Sutton V R, Vaux D L, Trapani J A
Cellular Cytotoxicity Laboratory, The Austin Research Institute, Heidelberg, Australia.
J Immunol. 1997 Jun 15;158(12):5783-90.
Two pathways have been implicated in the induction of apoptosis by cytotoxic T cells: the granule exocytosis pathway and a pathway using CD95 (Fas/APO-1). To test whether apoptosis induced by either of these pathways could be blocked by Bcl-2, we exposed bcl-2-transfected cells to CTL derived from normal, perforin-deficient, or CD95 ligand mutant (gld) mice. Although the levels of Bcl-2 expression achieved were able to protect FDC-P1 and Yac-1 transfectants from a variety of apoptotic stimuli, the cells were not protected from cytolysis mediated by CTL from any of these sources, by NK cells, or granules isolated from CTL. However, Bcl-2 expression significantly inhibited apoptosis induced by purified granzyme B and perforin. These results suggest that while Bcl-2 is capable of inhibiting the apoptotic pathway utilized by perforin and granzyme B, other granule components can bypass this block. We conclude that CTL harbor potent killing mechanism(s) in addition to those provided by CD95 ligand or perforin and granzyme B that cannot be overcome by Bcl-2.
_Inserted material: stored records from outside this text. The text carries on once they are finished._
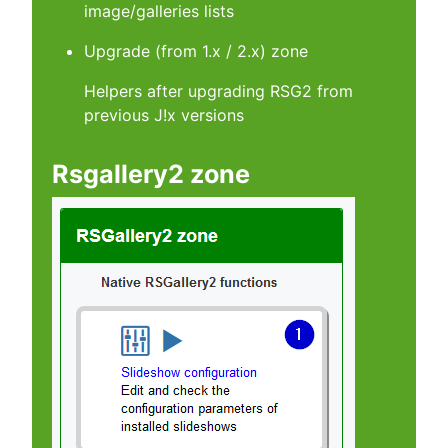
image/galleries lists
Upgrade (from 1.x / 2.x) zone
Helpers after upgrading RSG2 from
previous J!x versions
Rsgallery2 zone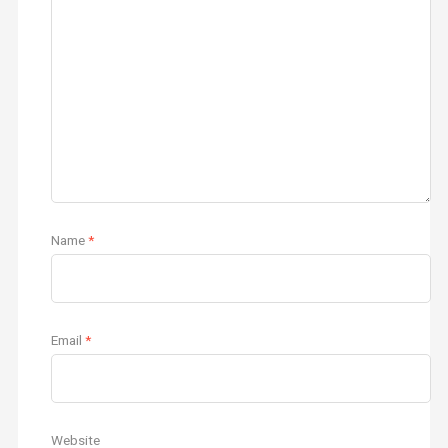
Name
*
Email
*
Website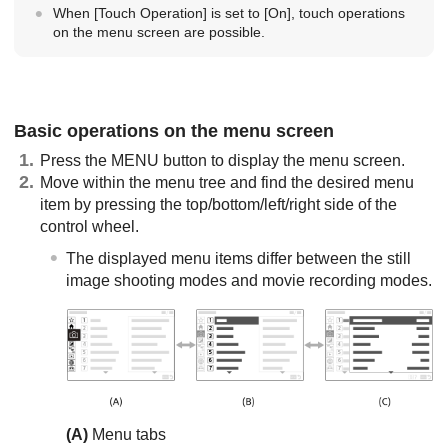
When
[Touch Operation]
is set to
[On]
, touch operations
on the menu screen are possible.
Basic operations on the menu screen
Press the
MENU
button to display the menu screen.
Move within the menu tree and find the desired menu
item by pressing the top/bottom/left/right side of the
control wheel.
The displayed menu items differ between the still
image shooting modes and movie recording modes.
(A)
Menu tabs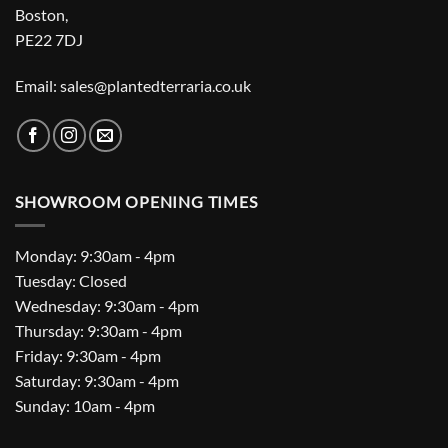
Boston,
PE22 7DJ
Email: sales@plantedterraria.co.uk
SHOWROOM OPENING TIMES
Monday: 9:30am - 4pm
Tuesday: Closed
Wednesday: 9:30am - 4pm
Thursday: 9:30am - 4pm
Friday: 9:30am - 4pm
Saturday: 9:30am - 4pm
Sunday: 10am - 4pm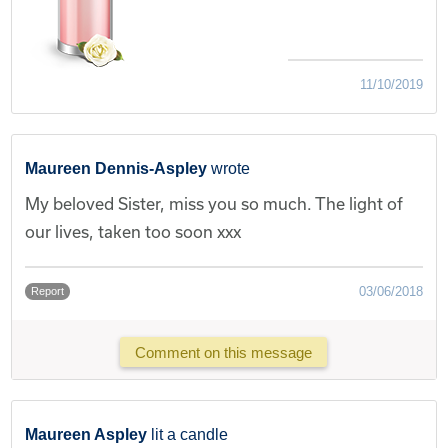
11/10/2019
Maureen Dennis-Aspley
wrote
My beloved Sister, miss you so much. The light of
our lives, taken too soon xxx
03/06/2018
Report
Comment on this message
Maureen Aspley
lit a candle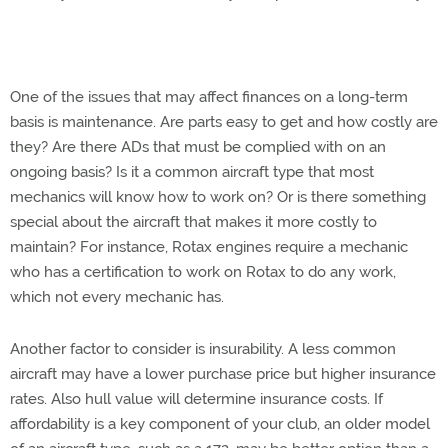
One of the issues that may affect finances on a long-term
basis is maintenance. Are parts easy to get and how costly are
they? Are there ADs that must be complied with on an
ongoing basis? Is it a common aircraft type that most
mechanics will know how to work on? Or is there something
special about the aircraft that makes it more costly to
maintain? For instance, Rotax engines require a mechanic
who has a certification to work on Rotax to do any work,
which not every mechanic has.
Another factor to consider is insurability. A less common
aircraft may have a lower purchase price but higher insurance
rates. Also hull value will determine insurance costs. If
affordability is a key component of your club, an older model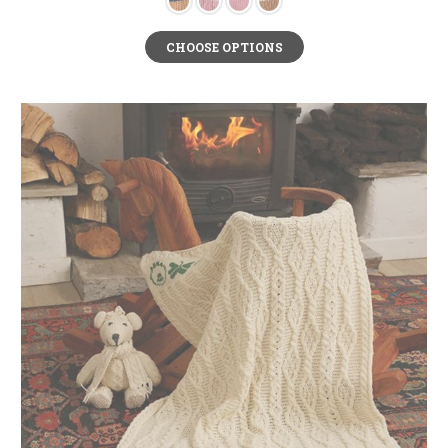
CHOOSE OPTIONS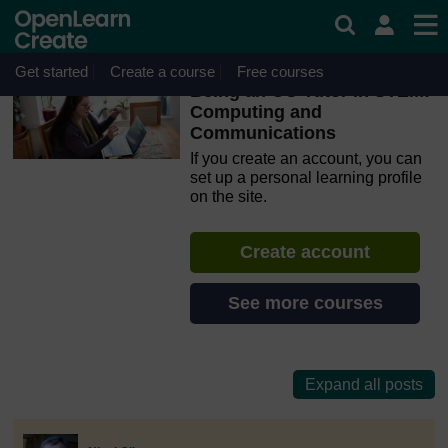
Skip to main content
OpenLearn Create will be unavailable on Wednesday 12
August 2026 from 8am to 10.30am (GMT) due to routine
maintenance.
Get started
Create a course
Free courses
Being an OU Tutor in STEM:
Computing and
Communications
If you create an account, you can
set up a personal learning profile
on the site.
Create account
See more courses
discussionidforpromptai:9237
The standard view of this forum does not always work well with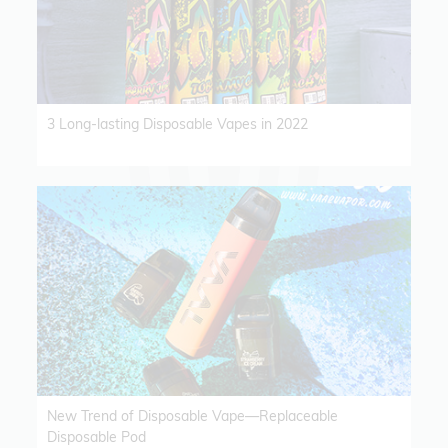
3 Long-lasting Disposable Vapes in 2022
New Trend of Disposable Vape—Replaceable
Disposable Pod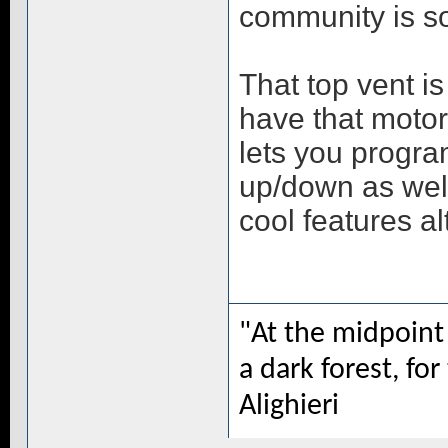
community is sou
That top vent is 
have that motor
lets you progra
up/down as well
cool features a
"At the midpoint 
a dark forest, for
Alighieri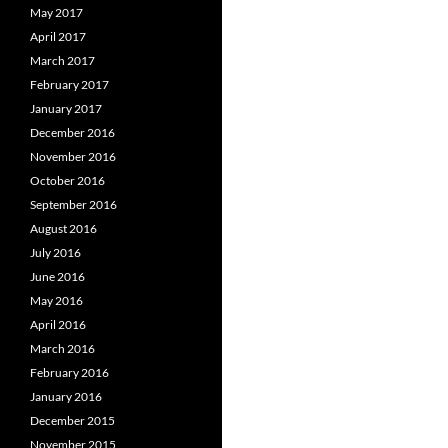
May 2017
April 2017
March 2017
February 2017
January 2017
December 2016
November 2016
October 2016
September 2016
August 2016
July 2016
June 2016
May 2016
April 2016
March 2016
February 2016
January 2016
December 2015
November 2015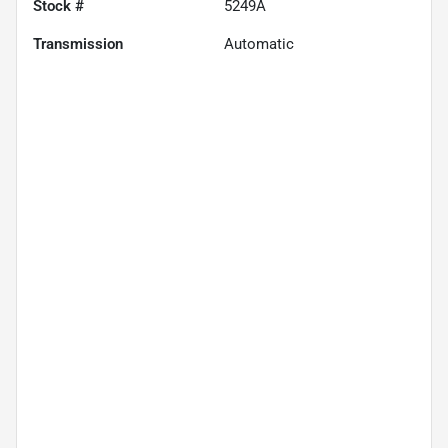
Stock #
5249A
Transmission
Automatic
细胞毒性T细胞诱导凋亡涉及两条途径:颗粒胞吐途径和使用CD95(Fas/APO-1)的途径。为了检测这两条途径中任何一条所诱导的凋亡是否能被Bcl-2阻断,我们将转染了bcl-2的细胞暴露于源自正常、穿孔素缺陷或CD95配体突变(gld)小鼠的细胞毒性T淋巴细胞(CTL)中。尽管所达到的Bcl-2表达水平能够保护FDC-P1和Yac-1转染细胞免受多种凋亡刺激,但这些细胞不能免受来自这些来源中任何一种的CTL、自然杀伤细胞(NK细胞)或从CTL分离的颗粒所介导的细胞溶解作用。然而,Bcl-2表达显著抑制了由纯化的颗粒酶B和穿孔素诱导的凋亡。这些结果表明,虽然Bcl-2能够抑制穿孔素和颗粒酶B所利用的凋亡途径,但其他颗粒成分可以绕过这种阻断。我们得出结论,除了CD95配体或穿孔素和颗粒酶B所提供的杀伤机制外,CTL还具有Bcl-2无法克服的强大杀伤机制。